* WORK ORDER *
Write what comes next in the essay on perfection below, starting right after its last sentence and leaving the data that follows it untouched.

* SUPPLIED TEXT *
--------------------
I am not one, ordinarily, to fuck around with the idea of perfection. I have vehemently avoided it since my early teen years when my friend and I used the code name ‘Nobody’ for a crush and when anybody would say ‘well, nobody’s perfect’ we would titter amongst ourselves and agree. ‘Nobody’, of course, was far from perfect upon closer inspection, but I wouldn’t admit that for some time.
Since those days, I suppose I’ve viewed the word perfect as one tainted with delusion, unless dealing purely and explicitly with the intangible. I might not believe in it at all, but I certainly don’t seek it if I do – it is either inhuman, trite, or inherently fallacious.
That didn’t stop me, however, using it at a fairly critical juncture in a recent piece of writing that I sent to someone, in which the stakes didn’t exactly feel low. It’s probably, in retrospect, why I used it, because it felt like more of a statement to me given the fact it’s not usually in my repertoire. To be specific, I used the phrase subjectively perfect.
In what I have to assume is an entirely unrelated incident, the person I had sent this writing to made a public comment about perfection being overrated. I almost replied with ‘I feel personally attacked’, and I now wish I had, because it would have just sounded like I was calling myself perfect and I could have tittered privately at another secret perfection joke. But I’m always missing comic opportunities.
I’m still haunted by that time in college my friends and I were doing some kind of skit and there was something about a Vera Wang dress and I said ‘I do love my…dresses’, and someone else said ‘you should have said I do love my Wang’, and you know fucking what, I thought about that – I went back and forth about five times in my head as the words were coming out of my mouth, and I couldn’t commit, but I should have, you have confirmed it, and now I will live with that for the rest of my days.
So, having failed to actualise my own secret perfection joke, I instead just laughed at the Universe’s secret perfection joke. Because I loved this person’s comment; agreed with it entirely, yet still felt the urge to argue over semantics, to defend myself, to advocate for my particular use of the word perfect. The adventure of it kept me wakeful long past bed time, and I woke up, after four and a half hours sleep, alertly rankled by the incompletion. I knew I would not rest ’til I explored it to my satisfaction.
So here I am, musing upon the meaning of perfection, with the glaring caveat that I might just be convincing myself that my writing wasn’t a failure. Which, in reality, is not something I get to decide.
There is something about our human perspective that makes perfection tricky. If I meditate on the word flawless there is an exquisite silence and stillness to it, and I dare not move, but of course I move, so I can only ever get somewhat proximal, else it is completely disrupted. And there is beauty in that untouchable perfection.
But if we’re talking about something we can hold, physically or metaphorically – if we’re talking about something of this world – if it’s something we need or desire to interact with, perfection must take on a new meaning in order to persist. It must be something we can get up close to, otherwise the moment we touch it it vanishes.
--------------------
* INFORMATION PROVIDED *

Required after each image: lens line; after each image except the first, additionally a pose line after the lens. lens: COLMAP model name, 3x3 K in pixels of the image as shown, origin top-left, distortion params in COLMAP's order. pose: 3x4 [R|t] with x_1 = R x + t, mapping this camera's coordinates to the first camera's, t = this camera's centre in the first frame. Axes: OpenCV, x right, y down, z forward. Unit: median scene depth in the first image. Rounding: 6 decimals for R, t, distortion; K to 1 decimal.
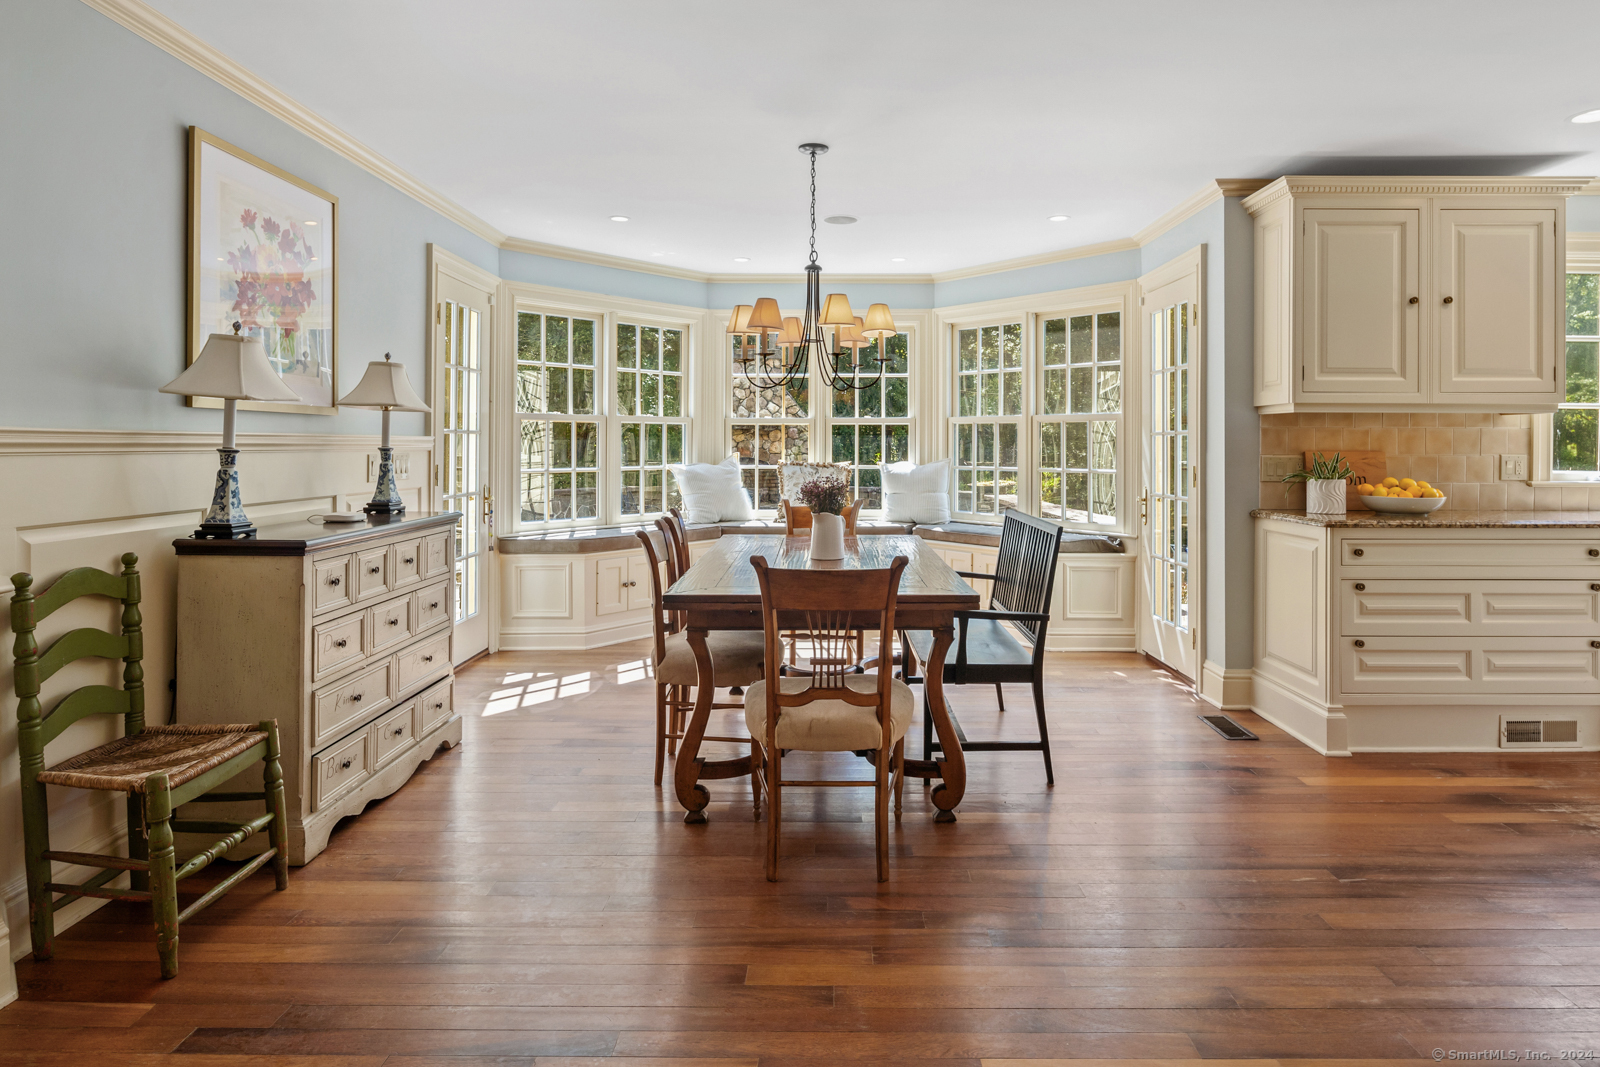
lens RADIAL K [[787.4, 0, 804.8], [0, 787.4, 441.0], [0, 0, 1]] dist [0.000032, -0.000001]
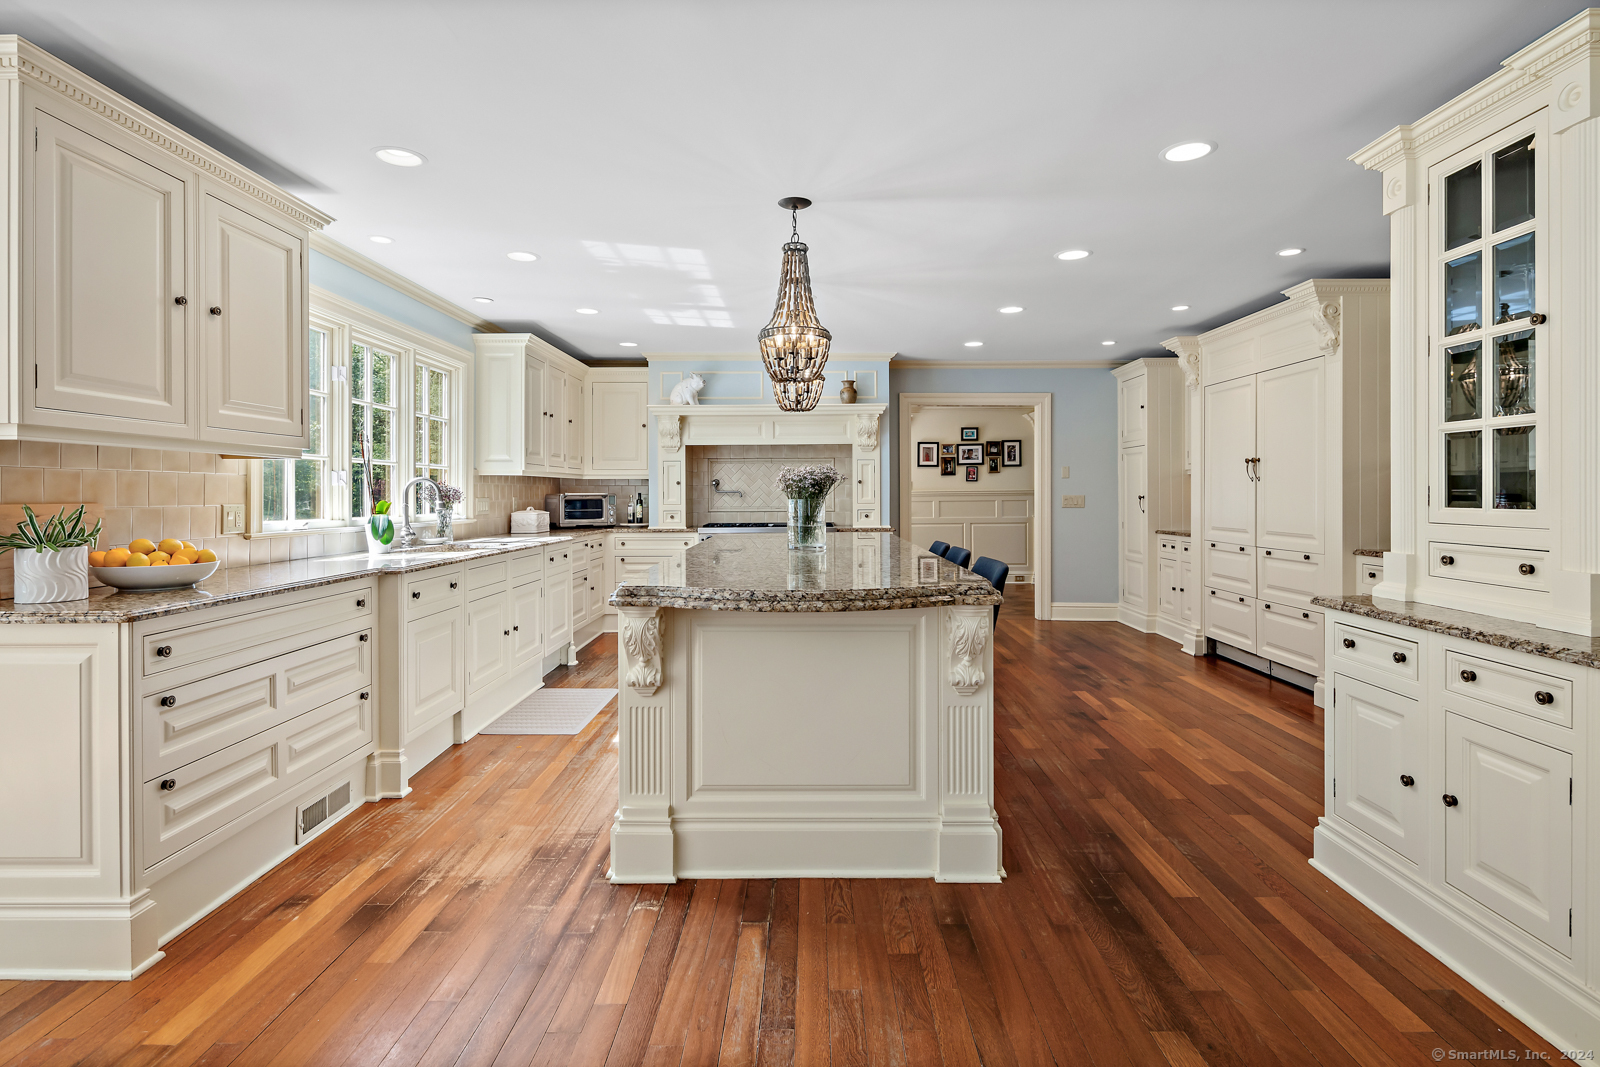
--------------------
* RESPONSE BOX *
Or maybe not. The other option, perhaps, is that the very idea of perfection is negated in this worldly context. That perfection in the material is merely unbroken, entirely smooth, as yet unweathered… And, in that eventuality, I chose my words very poorly. Because to describe something as perfect without the inclusion of some unreachable divinity is to call it boring; to call it lacking of all of the disruption that makes the human experience worth having. That was most certainly not my intent.
Now, I’m not saying that worldly objects don’t possess some unreachable divinity – I believe that they very much do. I think what I am trying to say is that there is a version of perfection that is a kind of human perfection, or perhaps more accurately a mortal perfection – whereby the form of an object continually leads your experience of it toward its inherent divinity. A kind of perfection that accounts for time and space, or whatever underlies them, and for all the limitations of our living. Where the interplay of an earthly form and our own perception of it reliably interact to approach the unreachable.
In the vast majority of instances, there comes a moment where your experience of an object diverges from the divine ideal that it may or may not possess (and yes, I’m sorry, I’m including people in my definition of object here).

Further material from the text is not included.